Gender is based on what the individual believes he/she is or who they feel to be.
I believe that in the past we had a narrow-minded way of viewing genders, which is why we have restrooms available to only men and women.
Now, however, we are aware different gender identities exist, and should have different restrooms that cater to needs of varying gender identities.
Gender-inclusive restrooms, I believe, will increase gender equality, but in order for this to work, the mindset of society would have to change and be accepting of the exposure of gender neutrality.
“It is uncomfortable for me because it was something new that I wasn’t use to and I’m not sure I want to get used to it, because my whole life I’ve been accustomed to the phrase don’t go into the boys restroom,” said an anonymous female after using a gender-inclusive restroom.
Gender-inclusive restrooms don’t only help transgender and gender nonconforming people, they also help others be more accepting and open-minded.
“It provides visibility for an issue that is never talked about and does a service to all students because it doesn’t only affect transgender and gender nonconforming students.
It affects students that have disabilities and need a care taker of the opposite sex with them. It affects parents that go/visit this campus and need to take children of the opposite sex to the restroom with them,” said Jorge Rivera leader of the Pride Center.
After using the gender-inclusive restroom (which, prior to the change, was the men’s restroom) I felt comfortable; I mean, we are all in there for the same purpose.

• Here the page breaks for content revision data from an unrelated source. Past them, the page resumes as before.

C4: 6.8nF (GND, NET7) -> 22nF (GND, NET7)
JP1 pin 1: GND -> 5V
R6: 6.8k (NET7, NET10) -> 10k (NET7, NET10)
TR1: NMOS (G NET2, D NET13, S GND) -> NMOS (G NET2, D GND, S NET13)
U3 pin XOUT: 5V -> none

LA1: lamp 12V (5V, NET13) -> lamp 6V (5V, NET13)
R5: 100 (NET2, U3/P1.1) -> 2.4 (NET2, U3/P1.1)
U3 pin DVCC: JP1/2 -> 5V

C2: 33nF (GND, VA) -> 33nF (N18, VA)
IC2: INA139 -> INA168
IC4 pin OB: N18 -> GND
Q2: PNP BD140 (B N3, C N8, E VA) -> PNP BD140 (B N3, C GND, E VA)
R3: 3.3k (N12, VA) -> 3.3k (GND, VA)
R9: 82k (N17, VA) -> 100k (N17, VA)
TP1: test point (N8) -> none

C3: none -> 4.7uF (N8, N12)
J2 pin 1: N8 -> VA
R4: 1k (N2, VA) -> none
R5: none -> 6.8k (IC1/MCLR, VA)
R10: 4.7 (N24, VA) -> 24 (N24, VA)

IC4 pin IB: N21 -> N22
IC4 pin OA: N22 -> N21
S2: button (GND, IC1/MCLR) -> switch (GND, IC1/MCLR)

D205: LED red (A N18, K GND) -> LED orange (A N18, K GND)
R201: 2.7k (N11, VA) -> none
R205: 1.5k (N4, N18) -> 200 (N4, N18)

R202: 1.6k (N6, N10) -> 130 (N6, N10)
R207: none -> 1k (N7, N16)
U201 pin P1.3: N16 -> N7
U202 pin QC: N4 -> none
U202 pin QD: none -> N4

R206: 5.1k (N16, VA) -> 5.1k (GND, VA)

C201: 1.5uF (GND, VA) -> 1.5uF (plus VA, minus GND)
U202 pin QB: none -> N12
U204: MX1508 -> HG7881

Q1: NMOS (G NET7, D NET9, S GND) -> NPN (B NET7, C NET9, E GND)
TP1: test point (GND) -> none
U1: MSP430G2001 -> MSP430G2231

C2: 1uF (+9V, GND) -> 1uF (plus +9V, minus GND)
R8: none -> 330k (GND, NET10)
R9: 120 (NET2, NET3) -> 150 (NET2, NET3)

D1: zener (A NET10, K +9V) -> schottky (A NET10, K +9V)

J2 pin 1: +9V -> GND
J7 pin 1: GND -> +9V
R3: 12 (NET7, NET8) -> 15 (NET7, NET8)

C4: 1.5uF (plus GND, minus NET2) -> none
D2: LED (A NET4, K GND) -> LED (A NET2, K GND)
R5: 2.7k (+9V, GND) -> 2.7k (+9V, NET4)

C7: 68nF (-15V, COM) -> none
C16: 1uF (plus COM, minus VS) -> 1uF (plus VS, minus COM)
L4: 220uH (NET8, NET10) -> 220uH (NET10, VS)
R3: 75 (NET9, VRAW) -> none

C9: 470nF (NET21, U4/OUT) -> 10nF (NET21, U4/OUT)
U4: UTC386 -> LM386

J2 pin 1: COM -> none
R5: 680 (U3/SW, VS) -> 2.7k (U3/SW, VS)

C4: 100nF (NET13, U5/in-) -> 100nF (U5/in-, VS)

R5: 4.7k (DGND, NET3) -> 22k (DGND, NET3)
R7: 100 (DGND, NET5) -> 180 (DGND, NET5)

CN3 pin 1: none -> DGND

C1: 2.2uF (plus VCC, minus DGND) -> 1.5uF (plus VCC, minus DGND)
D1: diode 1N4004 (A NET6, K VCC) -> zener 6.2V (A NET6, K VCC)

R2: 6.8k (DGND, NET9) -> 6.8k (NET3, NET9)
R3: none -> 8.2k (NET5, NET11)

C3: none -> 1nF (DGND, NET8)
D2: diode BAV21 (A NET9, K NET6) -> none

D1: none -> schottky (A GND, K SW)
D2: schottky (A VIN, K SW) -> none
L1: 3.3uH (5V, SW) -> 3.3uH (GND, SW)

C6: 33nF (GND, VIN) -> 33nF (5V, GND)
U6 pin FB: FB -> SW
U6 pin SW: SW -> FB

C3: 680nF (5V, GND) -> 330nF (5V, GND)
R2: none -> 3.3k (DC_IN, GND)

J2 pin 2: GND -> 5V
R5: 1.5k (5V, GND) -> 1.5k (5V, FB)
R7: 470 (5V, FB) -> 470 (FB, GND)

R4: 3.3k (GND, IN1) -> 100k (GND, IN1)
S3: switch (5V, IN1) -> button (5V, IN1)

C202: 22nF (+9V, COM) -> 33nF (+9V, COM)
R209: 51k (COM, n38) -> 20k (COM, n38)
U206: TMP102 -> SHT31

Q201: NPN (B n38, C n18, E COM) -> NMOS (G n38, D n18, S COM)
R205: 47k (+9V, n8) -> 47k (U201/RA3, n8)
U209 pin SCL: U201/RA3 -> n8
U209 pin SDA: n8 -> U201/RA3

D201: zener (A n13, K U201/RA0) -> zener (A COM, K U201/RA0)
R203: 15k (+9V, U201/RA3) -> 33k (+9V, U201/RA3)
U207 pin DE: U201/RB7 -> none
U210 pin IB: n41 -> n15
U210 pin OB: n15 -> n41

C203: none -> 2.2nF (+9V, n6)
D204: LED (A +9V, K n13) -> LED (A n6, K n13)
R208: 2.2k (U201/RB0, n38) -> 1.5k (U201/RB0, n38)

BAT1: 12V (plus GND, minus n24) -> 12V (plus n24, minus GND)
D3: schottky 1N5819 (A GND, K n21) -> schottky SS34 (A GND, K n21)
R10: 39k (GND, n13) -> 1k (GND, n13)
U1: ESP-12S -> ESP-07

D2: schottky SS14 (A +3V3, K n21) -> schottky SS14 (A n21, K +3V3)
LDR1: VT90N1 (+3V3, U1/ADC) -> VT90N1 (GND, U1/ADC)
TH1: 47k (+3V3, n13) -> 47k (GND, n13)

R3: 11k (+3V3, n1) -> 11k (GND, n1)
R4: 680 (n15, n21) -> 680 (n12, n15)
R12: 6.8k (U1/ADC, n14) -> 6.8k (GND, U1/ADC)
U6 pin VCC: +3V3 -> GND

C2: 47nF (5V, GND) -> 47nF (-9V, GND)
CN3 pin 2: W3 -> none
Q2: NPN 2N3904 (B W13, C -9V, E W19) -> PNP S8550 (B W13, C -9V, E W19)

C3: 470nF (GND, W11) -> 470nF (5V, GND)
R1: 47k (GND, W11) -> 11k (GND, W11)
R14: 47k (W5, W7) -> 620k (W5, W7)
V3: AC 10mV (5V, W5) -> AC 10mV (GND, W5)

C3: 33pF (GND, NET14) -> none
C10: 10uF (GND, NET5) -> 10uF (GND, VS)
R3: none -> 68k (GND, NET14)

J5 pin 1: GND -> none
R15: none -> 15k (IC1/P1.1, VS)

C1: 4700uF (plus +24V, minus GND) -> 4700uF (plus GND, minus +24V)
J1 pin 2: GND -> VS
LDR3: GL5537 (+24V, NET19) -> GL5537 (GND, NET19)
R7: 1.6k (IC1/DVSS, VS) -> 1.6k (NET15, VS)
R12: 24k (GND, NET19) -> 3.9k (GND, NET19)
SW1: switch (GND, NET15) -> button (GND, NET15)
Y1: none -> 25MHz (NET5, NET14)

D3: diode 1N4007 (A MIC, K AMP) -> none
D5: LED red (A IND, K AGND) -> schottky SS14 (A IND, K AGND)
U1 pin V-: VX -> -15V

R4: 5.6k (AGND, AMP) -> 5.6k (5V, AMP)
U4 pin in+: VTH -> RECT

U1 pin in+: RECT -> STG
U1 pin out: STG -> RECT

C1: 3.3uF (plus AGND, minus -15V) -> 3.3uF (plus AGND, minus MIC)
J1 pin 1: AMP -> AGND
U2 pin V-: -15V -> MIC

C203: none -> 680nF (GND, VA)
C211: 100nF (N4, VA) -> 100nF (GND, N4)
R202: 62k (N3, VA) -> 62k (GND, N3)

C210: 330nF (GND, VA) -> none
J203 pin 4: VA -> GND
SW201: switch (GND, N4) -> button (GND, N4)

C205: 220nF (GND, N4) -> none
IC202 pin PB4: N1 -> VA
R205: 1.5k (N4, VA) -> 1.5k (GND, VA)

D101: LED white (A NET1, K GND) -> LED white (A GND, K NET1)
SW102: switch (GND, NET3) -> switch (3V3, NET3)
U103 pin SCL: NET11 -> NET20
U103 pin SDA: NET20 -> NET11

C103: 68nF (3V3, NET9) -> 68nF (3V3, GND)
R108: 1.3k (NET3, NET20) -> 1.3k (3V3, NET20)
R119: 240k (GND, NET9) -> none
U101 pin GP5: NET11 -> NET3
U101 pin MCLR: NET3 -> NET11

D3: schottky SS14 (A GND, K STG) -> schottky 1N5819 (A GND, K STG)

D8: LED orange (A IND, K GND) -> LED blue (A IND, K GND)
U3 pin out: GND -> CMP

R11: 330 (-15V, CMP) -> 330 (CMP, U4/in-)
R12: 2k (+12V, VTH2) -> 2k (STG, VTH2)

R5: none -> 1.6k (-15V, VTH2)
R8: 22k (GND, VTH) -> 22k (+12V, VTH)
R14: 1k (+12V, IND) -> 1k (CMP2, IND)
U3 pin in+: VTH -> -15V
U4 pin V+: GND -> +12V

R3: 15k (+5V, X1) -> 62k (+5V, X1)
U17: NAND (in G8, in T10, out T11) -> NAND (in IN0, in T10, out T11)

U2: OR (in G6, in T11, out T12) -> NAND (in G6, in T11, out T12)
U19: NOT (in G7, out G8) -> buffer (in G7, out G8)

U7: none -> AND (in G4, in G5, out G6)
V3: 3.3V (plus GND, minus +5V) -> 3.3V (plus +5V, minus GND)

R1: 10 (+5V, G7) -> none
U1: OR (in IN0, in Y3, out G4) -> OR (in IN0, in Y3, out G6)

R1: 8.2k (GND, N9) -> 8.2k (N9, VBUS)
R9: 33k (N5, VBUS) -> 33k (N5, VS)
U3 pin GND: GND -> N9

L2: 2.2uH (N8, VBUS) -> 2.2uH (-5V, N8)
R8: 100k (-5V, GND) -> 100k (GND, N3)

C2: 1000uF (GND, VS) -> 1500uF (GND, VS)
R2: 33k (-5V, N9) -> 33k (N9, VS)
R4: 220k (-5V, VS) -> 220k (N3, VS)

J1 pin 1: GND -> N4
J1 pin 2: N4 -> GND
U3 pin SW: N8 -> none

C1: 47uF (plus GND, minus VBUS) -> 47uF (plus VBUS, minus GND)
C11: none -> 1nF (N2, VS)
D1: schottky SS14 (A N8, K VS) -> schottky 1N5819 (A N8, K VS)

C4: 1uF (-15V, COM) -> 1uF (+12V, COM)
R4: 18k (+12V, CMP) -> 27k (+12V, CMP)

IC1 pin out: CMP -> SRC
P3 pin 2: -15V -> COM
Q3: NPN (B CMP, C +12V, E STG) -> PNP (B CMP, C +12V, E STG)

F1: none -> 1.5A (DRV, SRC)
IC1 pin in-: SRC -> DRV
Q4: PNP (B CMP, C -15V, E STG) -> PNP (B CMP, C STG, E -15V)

As I was washing my hands, two guys who were also washing their hands looked at me in shock; one of them asked, “Does it feel weird to be in here?” to which I responded no.
If gender-inclusive restrooms are permitted, the facilities would have to change according to gender neutrality label; for example, the pads and tampons box should be installed along with trashcans in each of the stalls, and the urinals would have to be boxed off.
Society has to be open-minded with gender-inclusive restrooms, and the societal attitude will hopefully be more accepting to all genders.